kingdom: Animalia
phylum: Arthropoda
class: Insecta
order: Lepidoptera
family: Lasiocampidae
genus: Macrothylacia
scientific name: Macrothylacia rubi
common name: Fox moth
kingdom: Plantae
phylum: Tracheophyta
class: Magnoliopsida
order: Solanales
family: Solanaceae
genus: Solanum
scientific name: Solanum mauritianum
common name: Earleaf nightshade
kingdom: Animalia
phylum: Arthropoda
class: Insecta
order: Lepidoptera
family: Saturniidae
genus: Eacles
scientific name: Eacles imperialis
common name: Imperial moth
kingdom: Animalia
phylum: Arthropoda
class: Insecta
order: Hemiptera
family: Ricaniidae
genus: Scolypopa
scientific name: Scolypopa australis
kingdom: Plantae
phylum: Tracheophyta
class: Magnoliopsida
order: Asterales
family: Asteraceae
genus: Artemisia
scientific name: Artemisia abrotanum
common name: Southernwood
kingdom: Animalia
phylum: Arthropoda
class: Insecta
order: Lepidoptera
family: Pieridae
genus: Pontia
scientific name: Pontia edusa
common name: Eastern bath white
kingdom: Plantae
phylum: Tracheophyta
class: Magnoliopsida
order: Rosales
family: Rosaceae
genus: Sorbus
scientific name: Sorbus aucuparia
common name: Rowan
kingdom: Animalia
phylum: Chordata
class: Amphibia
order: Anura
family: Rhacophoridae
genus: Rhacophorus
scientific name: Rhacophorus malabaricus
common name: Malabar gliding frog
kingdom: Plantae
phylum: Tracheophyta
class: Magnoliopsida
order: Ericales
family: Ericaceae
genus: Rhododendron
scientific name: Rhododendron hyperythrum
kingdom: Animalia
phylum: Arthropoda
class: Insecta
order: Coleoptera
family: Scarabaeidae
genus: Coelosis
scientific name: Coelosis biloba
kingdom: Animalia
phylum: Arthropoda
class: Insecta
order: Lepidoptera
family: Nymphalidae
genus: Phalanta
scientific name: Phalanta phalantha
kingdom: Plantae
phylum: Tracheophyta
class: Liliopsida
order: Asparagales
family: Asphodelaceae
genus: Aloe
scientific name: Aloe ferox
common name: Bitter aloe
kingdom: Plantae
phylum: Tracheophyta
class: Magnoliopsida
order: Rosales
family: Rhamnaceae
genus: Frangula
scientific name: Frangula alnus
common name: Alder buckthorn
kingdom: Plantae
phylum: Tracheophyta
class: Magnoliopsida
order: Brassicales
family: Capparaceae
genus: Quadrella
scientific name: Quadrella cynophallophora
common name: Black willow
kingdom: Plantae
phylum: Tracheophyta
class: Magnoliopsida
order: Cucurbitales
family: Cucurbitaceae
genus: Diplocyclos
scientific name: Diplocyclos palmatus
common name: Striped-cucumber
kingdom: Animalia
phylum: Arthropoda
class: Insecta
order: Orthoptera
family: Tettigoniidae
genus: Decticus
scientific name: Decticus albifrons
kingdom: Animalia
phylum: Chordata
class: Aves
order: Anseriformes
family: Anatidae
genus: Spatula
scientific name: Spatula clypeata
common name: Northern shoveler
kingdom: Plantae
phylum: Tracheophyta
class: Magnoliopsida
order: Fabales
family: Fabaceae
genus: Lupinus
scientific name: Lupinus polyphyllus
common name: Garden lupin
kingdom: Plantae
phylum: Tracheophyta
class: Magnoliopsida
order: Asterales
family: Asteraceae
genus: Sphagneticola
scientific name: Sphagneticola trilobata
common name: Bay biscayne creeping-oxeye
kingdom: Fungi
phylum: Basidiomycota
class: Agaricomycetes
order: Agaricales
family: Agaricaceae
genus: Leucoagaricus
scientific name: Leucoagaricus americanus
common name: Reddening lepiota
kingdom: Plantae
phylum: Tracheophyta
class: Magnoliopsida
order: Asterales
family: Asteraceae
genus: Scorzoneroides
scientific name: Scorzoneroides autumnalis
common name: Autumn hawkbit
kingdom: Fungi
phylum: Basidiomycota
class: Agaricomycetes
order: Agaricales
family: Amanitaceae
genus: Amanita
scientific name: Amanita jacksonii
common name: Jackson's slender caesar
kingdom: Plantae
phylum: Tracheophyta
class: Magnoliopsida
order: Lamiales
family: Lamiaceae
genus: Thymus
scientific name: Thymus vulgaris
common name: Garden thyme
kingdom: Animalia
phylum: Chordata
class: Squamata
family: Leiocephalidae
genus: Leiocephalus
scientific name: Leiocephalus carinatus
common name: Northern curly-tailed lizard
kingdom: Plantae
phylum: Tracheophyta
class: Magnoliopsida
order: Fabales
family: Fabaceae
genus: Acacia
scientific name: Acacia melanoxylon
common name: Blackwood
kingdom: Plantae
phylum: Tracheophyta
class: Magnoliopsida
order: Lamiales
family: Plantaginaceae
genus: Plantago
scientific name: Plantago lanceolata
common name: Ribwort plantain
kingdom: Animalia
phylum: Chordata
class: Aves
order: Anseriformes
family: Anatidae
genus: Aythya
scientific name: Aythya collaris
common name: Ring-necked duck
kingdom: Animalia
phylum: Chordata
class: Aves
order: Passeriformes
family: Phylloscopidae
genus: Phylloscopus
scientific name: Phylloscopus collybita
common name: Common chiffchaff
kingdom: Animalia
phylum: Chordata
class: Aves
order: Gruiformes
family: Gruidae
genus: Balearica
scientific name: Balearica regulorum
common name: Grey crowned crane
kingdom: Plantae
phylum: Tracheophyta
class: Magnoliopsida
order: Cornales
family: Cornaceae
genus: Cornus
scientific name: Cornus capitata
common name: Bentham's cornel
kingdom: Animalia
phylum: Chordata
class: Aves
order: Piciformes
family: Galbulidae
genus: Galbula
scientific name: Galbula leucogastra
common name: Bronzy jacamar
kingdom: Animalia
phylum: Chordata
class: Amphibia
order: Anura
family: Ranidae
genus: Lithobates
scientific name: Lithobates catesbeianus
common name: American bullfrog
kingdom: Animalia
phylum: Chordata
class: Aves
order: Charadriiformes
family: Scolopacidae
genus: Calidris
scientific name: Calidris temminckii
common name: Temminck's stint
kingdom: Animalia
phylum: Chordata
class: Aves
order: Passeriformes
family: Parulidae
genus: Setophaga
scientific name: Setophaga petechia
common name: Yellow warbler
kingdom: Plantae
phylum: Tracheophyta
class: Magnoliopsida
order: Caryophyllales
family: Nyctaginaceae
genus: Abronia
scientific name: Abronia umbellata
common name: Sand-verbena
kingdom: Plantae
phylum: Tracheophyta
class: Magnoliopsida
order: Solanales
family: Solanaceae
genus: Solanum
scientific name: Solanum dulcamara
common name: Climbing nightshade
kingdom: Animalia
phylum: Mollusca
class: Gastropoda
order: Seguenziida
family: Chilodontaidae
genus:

_The exercise_. Rewrite the listing lines from the line with "class: Squamata" to the line with "scientific name: Acacia melanoxylon", both included, as a Markdown table with the columns Row and Listing line. Number the rows in order, and leave out any blank lines.

_Solution to the problem_.
| Row | Listing line |
|---|---|
| 1 | class: Squamata |
| 2 | family: Leiocephalidae |
| 3 | genus: Leiocephalus |
| 4 | scientific name: Leiocephalus carinatus |
| 5 | common name: Northern curly-tailed lizard |
| 6 | kingdom: Plantae |
| 7 | phylum: Tracheophyta |
| 8 | class: Magnoliopsida |
| 9 | order: Fabales |
| 10 | family: Fabaceae |
| 11 | genus: Acacia |
| 12 | scientific name: Acacia melanoxylon |